When it comes to designing the Chinese-American menu for the Bruce Lee takeover, Executive Chef Jeff Badders says they looked first at some of the items they wanted to incorporate from the kitchen and existing menu.

"We knew we really wanted to use our smoker and incorporate smoked meats," he says. "And we already had dishes like the broccolini (which incorporates peanuts) and the mushrooms, which originally were served with mojo verde aioli. For the takeover, we're serving the mushroom dish with dragon sauce, which is made from a combination of hoisin, sesame, brown sugar and Thai finger peppers for heat."

From there, he says, they brainstormed dishes based on their favorite items to order from Chinese-American restaurants. The result? Dishes like General Tso's Chicken and Mongolian Beef (pictured below).

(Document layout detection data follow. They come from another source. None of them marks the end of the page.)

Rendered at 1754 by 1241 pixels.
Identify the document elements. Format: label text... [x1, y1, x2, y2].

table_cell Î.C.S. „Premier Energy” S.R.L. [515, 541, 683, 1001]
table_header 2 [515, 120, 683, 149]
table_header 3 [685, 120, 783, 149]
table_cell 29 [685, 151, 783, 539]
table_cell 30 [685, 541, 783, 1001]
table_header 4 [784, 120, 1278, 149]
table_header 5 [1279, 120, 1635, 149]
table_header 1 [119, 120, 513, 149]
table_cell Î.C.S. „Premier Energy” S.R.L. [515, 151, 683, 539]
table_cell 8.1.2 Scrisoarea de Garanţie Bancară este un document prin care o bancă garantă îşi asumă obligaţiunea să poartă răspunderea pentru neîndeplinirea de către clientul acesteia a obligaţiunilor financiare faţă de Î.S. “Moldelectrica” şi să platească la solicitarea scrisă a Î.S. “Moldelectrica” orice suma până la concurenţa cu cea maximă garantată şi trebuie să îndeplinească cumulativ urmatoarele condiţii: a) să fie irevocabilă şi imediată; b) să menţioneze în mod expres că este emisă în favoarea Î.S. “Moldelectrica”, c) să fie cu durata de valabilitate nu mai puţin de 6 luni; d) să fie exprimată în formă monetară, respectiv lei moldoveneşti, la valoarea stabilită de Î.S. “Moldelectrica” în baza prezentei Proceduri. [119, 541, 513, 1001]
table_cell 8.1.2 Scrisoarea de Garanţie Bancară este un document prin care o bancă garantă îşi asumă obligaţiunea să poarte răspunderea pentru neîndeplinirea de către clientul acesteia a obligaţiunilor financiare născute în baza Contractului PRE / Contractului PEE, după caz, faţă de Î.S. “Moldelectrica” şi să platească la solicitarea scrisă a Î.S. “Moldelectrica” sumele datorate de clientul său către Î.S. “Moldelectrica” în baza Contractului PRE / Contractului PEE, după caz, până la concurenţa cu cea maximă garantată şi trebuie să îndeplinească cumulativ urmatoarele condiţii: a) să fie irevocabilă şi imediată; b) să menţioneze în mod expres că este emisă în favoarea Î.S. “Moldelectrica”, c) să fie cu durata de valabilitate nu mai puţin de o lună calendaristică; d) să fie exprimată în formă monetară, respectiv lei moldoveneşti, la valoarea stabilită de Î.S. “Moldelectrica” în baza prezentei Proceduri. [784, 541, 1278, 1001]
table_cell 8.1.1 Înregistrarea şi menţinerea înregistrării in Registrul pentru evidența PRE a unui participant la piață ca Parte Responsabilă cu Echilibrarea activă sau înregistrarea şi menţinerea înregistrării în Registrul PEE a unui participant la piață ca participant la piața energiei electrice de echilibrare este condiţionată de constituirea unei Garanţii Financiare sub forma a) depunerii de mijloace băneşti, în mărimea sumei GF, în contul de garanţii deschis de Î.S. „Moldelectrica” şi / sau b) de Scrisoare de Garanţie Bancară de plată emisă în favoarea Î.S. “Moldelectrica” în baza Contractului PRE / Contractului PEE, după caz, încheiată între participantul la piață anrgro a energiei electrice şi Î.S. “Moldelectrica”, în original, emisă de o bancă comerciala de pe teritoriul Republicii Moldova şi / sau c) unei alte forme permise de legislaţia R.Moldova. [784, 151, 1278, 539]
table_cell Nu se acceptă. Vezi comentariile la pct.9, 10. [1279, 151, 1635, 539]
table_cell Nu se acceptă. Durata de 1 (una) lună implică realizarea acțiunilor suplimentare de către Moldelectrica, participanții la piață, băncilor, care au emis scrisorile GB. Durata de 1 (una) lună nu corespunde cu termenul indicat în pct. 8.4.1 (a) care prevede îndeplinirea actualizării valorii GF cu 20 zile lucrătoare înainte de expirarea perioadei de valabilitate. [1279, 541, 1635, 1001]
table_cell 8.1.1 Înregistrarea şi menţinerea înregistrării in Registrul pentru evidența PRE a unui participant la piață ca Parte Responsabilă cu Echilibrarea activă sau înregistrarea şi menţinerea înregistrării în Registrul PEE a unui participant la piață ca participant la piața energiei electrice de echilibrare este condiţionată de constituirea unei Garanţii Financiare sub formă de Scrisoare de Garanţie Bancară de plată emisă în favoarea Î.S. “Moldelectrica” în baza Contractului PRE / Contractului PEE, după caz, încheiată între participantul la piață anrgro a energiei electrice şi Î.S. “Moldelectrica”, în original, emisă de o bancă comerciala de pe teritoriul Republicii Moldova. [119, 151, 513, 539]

They also incorporated dishes like crab rangoon ($15), a dish which appeared on the Polynesian-inspirerd menu at Trader Vic's in San Francisco during the 1950's. The recipe, which was allegedly derived from a Burmese dish, became a U.S. phenomenon, eventually appearing on countless Chinese menus.

Order in

You can also order the enter Enter the Dragon menu to be delivered to your home via UberEats (search for "Enter the Dragon"). Be sure to take a close look at the cleverly named dishes on the menu, each of which is named for a character in the "Enter the Dragon" film.

The Bruce Lee takeover lasts through Feb. 10. Tune in to Hotel Madrid's Facebook and Instagram feeds for updates and information about contests related to the Enter The Dragon takeover.

Hotel Madrid is open Tuesday through Thursday from 5 to 10 p.m. and Friday from 5 to midnight (food until 11 p.m.) Saturday and Sunday they are open for brunch from 10 a.m. to 3 p.m. and dinner from 5 to midnight (food until 11 p.m.).